**Work to do**: Repeat the lines that start with the line containing "Document page, 1654x1241 pixels." and go on through the line containing "picture [64, 78, 1595, 1211]", copying them exactly.

**Data rows**:
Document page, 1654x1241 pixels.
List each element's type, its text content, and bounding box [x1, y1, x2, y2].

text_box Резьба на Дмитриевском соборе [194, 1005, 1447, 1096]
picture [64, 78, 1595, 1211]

...

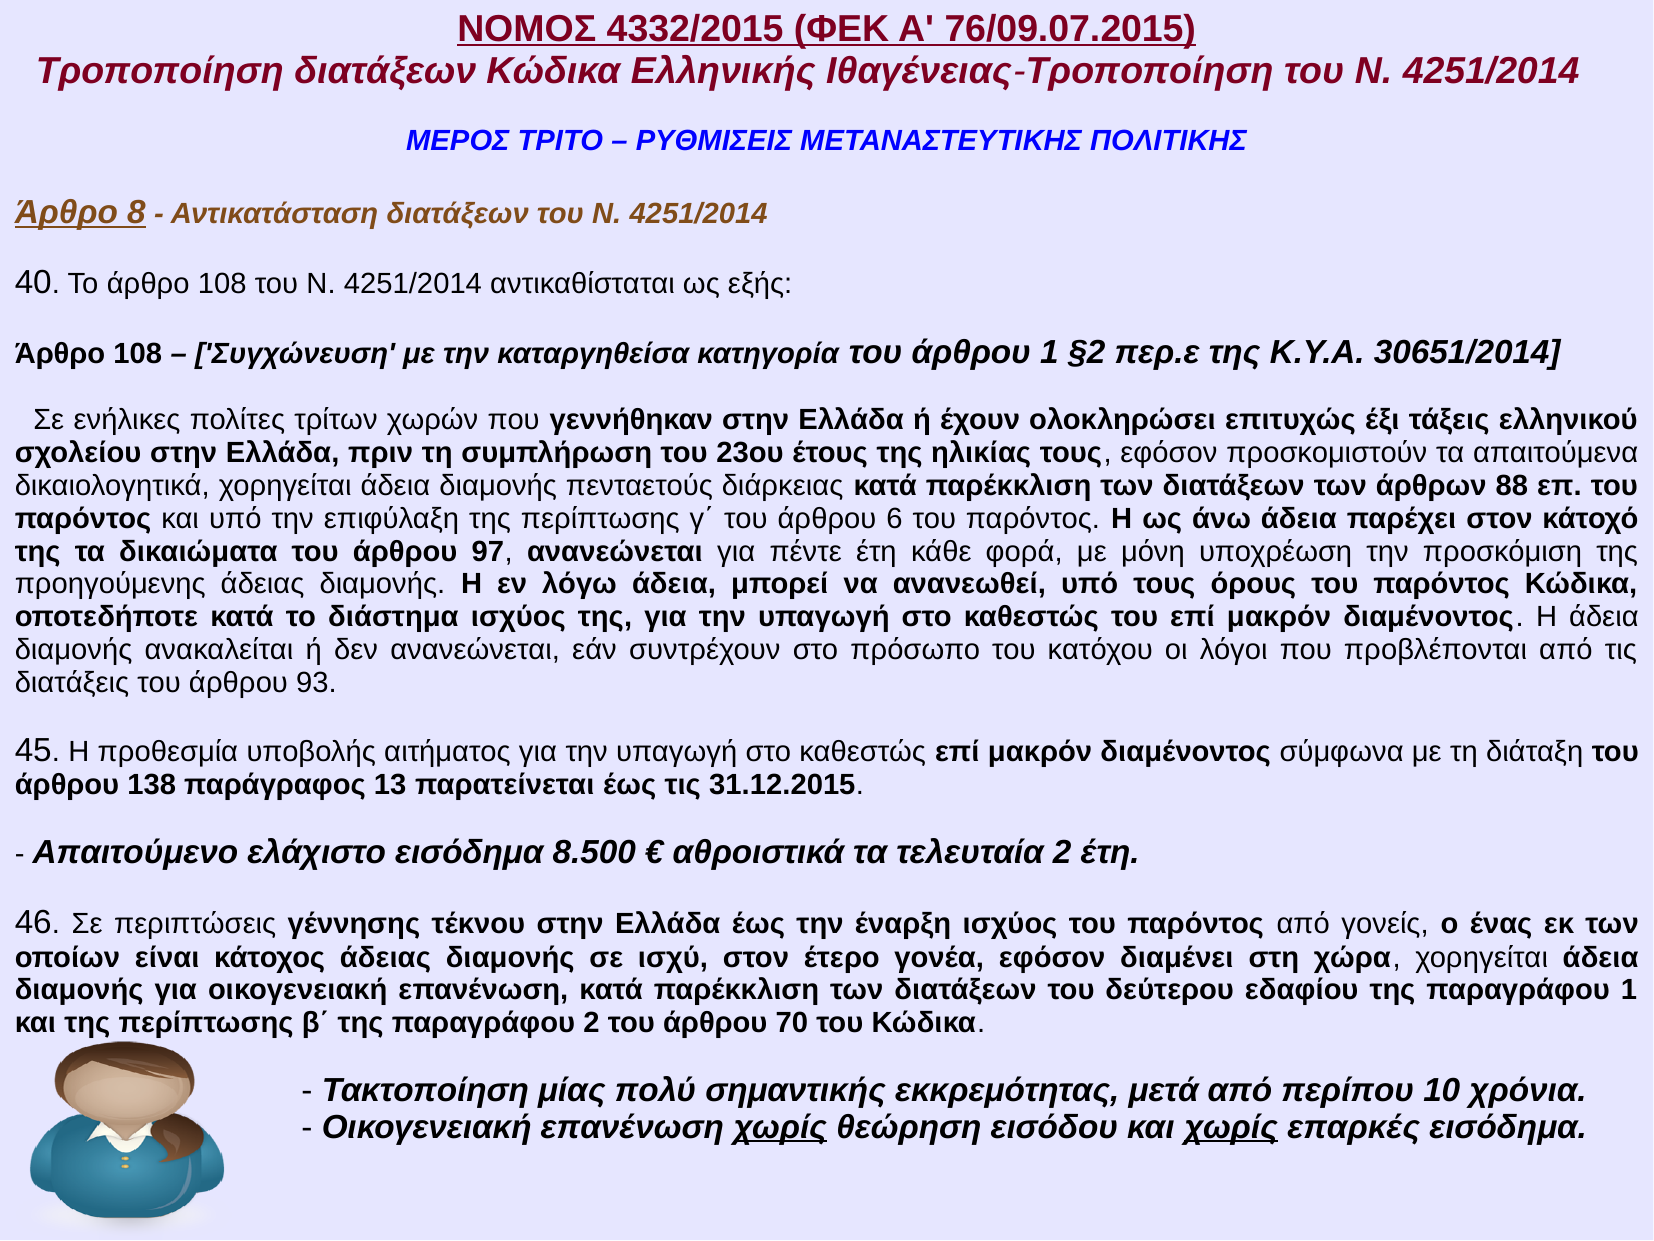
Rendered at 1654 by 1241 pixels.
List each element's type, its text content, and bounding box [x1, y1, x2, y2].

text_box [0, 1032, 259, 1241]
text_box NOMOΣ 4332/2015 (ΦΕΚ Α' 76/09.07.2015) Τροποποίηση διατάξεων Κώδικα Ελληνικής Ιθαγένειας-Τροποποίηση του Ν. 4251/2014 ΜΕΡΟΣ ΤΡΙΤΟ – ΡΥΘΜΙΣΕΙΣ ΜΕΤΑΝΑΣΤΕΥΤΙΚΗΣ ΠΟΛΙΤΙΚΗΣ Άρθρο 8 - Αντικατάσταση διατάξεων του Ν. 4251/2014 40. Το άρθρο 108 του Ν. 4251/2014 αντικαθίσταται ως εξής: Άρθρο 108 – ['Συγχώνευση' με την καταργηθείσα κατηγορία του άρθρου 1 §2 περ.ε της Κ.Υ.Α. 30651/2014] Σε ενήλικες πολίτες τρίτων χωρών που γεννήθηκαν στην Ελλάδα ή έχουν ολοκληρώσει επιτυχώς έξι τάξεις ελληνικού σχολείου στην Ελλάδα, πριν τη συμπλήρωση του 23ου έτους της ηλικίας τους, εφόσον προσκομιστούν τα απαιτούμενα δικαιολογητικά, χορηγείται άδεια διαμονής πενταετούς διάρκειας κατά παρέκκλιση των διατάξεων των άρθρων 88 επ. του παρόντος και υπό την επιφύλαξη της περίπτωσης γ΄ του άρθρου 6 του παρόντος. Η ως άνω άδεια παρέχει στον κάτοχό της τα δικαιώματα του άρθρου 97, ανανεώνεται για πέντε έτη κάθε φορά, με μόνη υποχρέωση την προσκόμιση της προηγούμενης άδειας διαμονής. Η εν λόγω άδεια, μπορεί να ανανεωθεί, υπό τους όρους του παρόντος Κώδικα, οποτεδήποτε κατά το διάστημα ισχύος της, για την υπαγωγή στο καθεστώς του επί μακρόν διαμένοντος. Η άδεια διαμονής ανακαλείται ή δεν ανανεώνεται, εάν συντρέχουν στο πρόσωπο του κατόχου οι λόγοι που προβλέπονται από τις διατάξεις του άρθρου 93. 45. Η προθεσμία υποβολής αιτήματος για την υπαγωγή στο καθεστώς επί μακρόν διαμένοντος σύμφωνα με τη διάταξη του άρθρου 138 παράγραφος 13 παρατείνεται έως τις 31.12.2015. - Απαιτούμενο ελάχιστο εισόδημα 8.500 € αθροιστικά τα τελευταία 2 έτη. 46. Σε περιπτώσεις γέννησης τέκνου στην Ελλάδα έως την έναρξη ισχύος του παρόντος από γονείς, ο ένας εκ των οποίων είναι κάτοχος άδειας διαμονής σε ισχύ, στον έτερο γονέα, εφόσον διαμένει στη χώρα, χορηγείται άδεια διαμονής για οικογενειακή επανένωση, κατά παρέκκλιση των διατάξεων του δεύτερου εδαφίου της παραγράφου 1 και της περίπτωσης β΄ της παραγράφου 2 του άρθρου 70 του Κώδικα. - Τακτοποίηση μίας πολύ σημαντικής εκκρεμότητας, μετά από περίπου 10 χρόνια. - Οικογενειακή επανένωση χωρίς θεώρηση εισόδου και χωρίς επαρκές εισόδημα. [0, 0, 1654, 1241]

**Answer**:
Document page, 1654x1241 pixels.
List each element's type, its text content, and bounding box [x1, y1, x2, y2].

text_box Резьба на Дмитриевском соборе [194, 1005, 1447, 1096]
picture [64, 78, 1595, 1211]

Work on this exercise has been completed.